Segment Start: Records for the task

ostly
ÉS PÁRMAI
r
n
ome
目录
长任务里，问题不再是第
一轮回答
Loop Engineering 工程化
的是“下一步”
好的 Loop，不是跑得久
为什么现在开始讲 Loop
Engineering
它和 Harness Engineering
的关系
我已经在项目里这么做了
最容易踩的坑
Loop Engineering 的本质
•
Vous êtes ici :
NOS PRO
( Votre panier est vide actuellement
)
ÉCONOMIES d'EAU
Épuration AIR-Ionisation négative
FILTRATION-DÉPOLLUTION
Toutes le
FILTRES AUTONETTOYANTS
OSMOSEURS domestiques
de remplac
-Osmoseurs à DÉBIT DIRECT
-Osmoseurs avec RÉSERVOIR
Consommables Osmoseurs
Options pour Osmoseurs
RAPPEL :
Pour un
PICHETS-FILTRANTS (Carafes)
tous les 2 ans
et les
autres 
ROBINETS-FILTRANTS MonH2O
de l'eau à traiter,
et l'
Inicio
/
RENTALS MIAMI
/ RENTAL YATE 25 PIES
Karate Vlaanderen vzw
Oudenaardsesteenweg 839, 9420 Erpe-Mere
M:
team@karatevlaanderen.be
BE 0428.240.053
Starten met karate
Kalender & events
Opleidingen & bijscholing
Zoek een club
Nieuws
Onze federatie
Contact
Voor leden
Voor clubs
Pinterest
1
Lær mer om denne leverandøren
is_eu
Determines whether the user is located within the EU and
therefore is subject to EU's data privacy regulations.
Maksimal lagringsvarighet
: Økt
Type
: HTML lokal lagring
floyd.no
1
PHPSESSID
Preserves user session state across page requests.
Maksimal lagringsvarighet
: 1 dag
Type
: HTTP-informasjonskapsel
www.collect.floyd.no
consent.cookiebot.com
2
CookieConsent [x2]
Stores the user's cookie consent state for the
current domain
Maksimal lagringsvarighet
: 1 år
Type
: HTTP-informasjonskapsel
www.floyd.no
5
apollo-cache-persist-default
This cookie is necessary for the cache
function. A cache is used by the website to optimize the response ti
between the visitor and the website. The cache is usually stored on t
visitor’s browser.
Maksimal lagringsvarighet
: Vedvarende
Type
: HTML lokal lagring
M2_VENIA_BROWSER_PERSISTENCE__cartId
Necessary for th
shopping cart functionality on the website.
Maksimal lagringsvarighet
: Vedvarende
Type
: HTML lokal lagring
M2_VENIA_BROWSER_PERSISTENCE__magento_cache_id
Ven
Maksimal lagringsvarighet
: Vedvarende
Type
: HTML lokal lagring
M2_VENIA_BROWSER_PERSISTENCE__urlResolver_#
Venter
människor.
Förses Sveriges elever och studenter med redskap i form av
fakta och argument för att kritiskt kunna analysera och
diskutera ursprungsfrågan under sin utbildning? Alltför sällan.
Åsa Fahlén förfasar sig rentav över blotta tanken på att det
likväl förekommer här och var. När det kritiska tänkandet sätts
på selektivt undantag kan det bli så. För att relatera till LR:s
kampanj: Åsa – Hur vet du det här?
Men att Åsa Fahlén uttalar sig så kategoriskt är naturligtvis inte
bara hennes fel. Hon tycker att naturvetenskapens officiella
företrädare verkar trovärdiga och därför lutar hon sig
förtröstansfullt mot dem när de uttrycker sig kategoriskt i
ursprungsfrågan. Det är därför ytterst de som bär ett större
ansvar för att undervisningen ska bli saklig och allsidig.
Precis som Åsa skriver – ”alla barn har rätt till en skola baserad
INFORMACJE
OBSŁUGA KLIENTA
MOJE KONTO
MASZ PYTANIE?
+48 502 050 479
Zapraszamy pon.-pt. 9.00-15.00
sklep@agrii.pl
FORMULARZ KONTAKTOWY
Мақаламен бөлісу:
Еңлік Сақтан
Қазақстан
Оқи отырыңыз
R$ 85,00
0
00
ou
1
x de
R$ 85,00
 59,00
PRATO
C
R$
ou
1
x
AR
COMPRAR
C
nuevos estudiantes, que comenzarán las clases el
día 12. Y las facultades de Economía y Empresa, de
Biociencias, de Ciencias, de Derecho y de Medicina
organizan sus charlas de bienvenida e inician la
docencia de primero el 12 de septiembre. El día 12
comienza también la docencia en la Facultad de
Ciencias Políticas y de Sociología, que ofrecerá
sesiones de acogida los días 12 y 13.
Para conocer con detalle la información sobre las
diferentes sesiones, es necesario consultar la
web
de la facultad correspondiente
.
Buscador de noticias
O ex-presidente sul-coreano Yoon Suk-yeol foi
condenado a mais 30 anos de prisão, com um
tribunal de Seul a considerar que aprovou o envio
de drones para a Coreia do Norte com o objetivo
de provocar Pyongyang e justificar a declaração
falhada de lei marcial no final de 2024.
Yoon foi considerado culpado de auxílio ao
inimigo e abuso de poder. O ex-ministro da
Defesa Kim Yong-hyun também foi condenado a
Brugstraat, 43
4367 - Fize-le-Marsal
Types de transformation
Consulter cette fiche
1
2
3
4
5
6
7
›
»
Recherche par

Segment End: Records for the task

Activity:
Lines containing the word "Yoon" are to be pulled from the records and copied.

Written answer:
O ex-presidente sul-coreano Yoon Suk-yeol foi
Yoon foi considerado culpado de auxílio ao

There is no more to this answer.